About ten years ago I attended a national Metals Service Center  Convention in Palm Desert, California.  One of the programs featured Jeff McMahon, CEO of Enron Industrial Markets.  He shared the stage with Don McNeeley, CEO of Chicago Tube and Iron, a large Midwest tubing supplier and fabricator  and a Phd economist teaching at Northwestern.  Don is an old friend and colleague and the smartest man I know in my industry.

Enron was well known for their innovations in the energy market and they were making inroads into applying many of the same principles from the energy markets into the metals business and other industrial commodities.

What I remember about McMahon was the level of arrogance in his address. He spoke of his company bringing in radical sweeping changes to the industry.  He insinuated that all of the players in the room with decades of experience really did not know anything about the true needs of their customers.   Enron and its markets would control the inventory and the mills and distributors would be mere adjunct pawns in the steel game that Enron controlled.

Mill executives were noticeably irritated.

In a February 2002 article in the Metal Center News Don noted that the rapid growth of Enron raised “questions about its methodologies”,  and that the deregulation of the utilities placed their platform business in a very risky position. “Should the platform business implode, it was going to take every other spinoff business down the same sinkhole.”

Don’s view proved quite prescient. Enron’s demise was a record setting bankruptcy and many of its executives  went to prison.

I recall a few instances of people promising to bring changes to institutions and industries that they knew nothing about. Short term radical changes are rare.  Different industries have different characteristics that require experience to  understand.

People who promise or promote radical change without understanding the fundamentals of the hosting organizations, have a remarkable tendency to destroy the effective and productive  parts  without realizing it.

Most mergers are either far more difficult to execute than expected or just do not work (AOL & Time Warner is perhaps the biggest failure).  When  disparate cultures join there is a tendency to replicate the worst features rather than the best. Big changes to big organizations or industries are just very difficult.
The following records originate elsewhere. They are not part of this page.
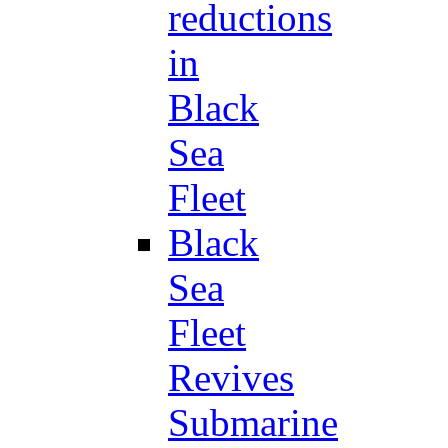
reductions
in
Black
Sea
Fleet
Black
Sea
Fleet
Revives
Submarine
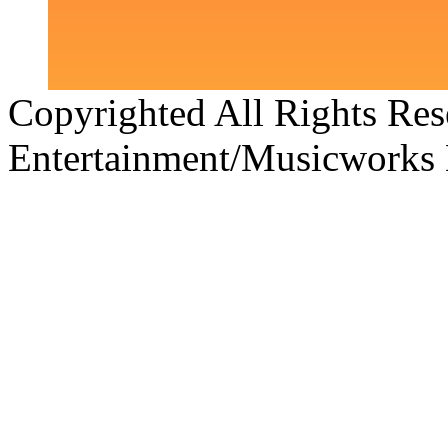
Copyrighted All Rights Re
Entertainment/Musicworks 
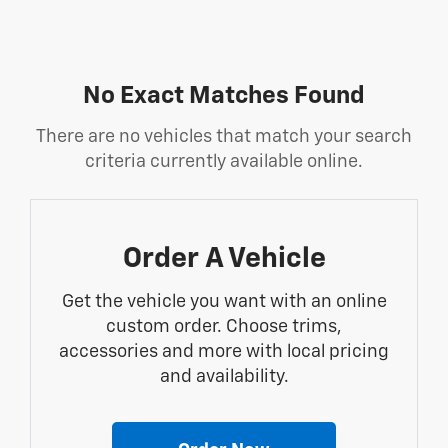
No Exact Matches Found
There are no vehicles that match your search
criteria currently available online.
Order A Vehicle
Get the vehicle you want with an online
custom order. Choose trims,
accessories and more with local pricing
and availability.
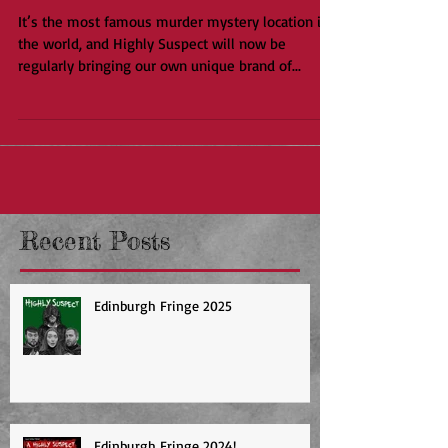
Disorient Express
It’s the most famous murder mystery location in
the world, and Highly Suspect will now be
regularly bringing our own unique brand of...
Recent Posts
Edinburgh Fringe 2025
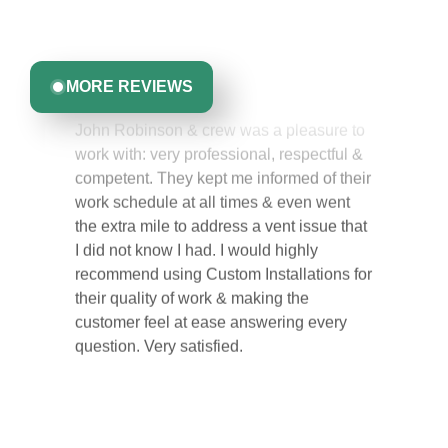
committed to delivering quality, reliability, and results
Greta Harrris
you can trust.
MORE REVIEWS
John Robinson & crew was a pleasure to
work with: very professional, respectful &
competent. They kept me informed of their
work schedule at all times & even went
the extra mile to address a vent issue that
I did not know I had. I would highly
recommend using Custom Installations for
their quality of work & making the
customer feel at ease answering every
question. Very satisfied.
Carol Ann B.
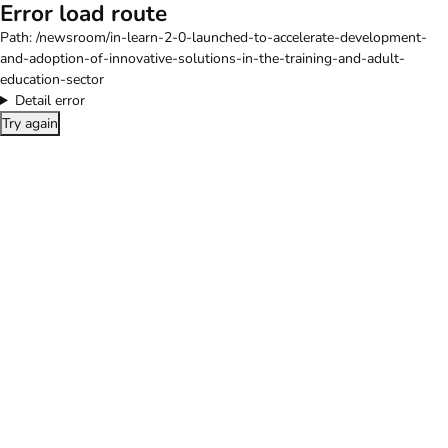
Error load route
Path:
/newsroom/in-learn-2-0-launched-to-accelerate-development-
and-adoption-of-innovative-solutions-in-the-training-and-adult-
education-sector
Detail error
Try again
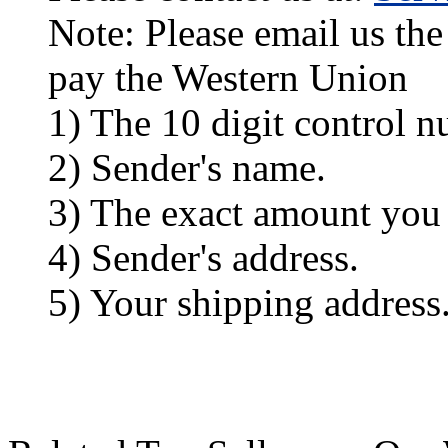
Note: Please email us the
pay the Western Union
1) The 10 digit control n
2) Sender's name.
3) The exact amount you
4) Sender's address.
5) Your shipping address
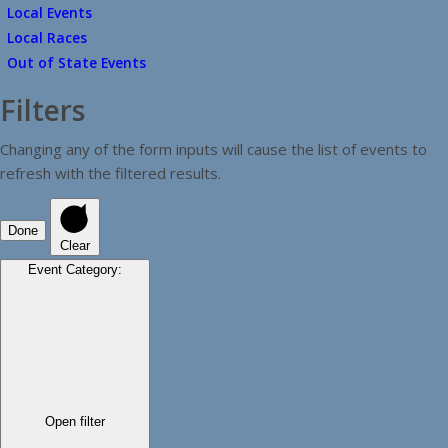
Local Events
Local Races
Out of State Events
Filters
Changing any of the form inputs will cause the list of events to
refresh with the filtered results.
Done
Clear
Event Category
:
Open filter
Changes that happen incrementally have a chance to be tested and refined. Large scale reforms destroy too much of the organism.

The founding fathers created a radical system by expressly limiting radical change.  They created a system with divided powers that went beyond oppressive majority rule to protect essential principles. This is a republic.

The founding fathers were deeply  suspicious of radical and unobstructed change or reform.  So should we.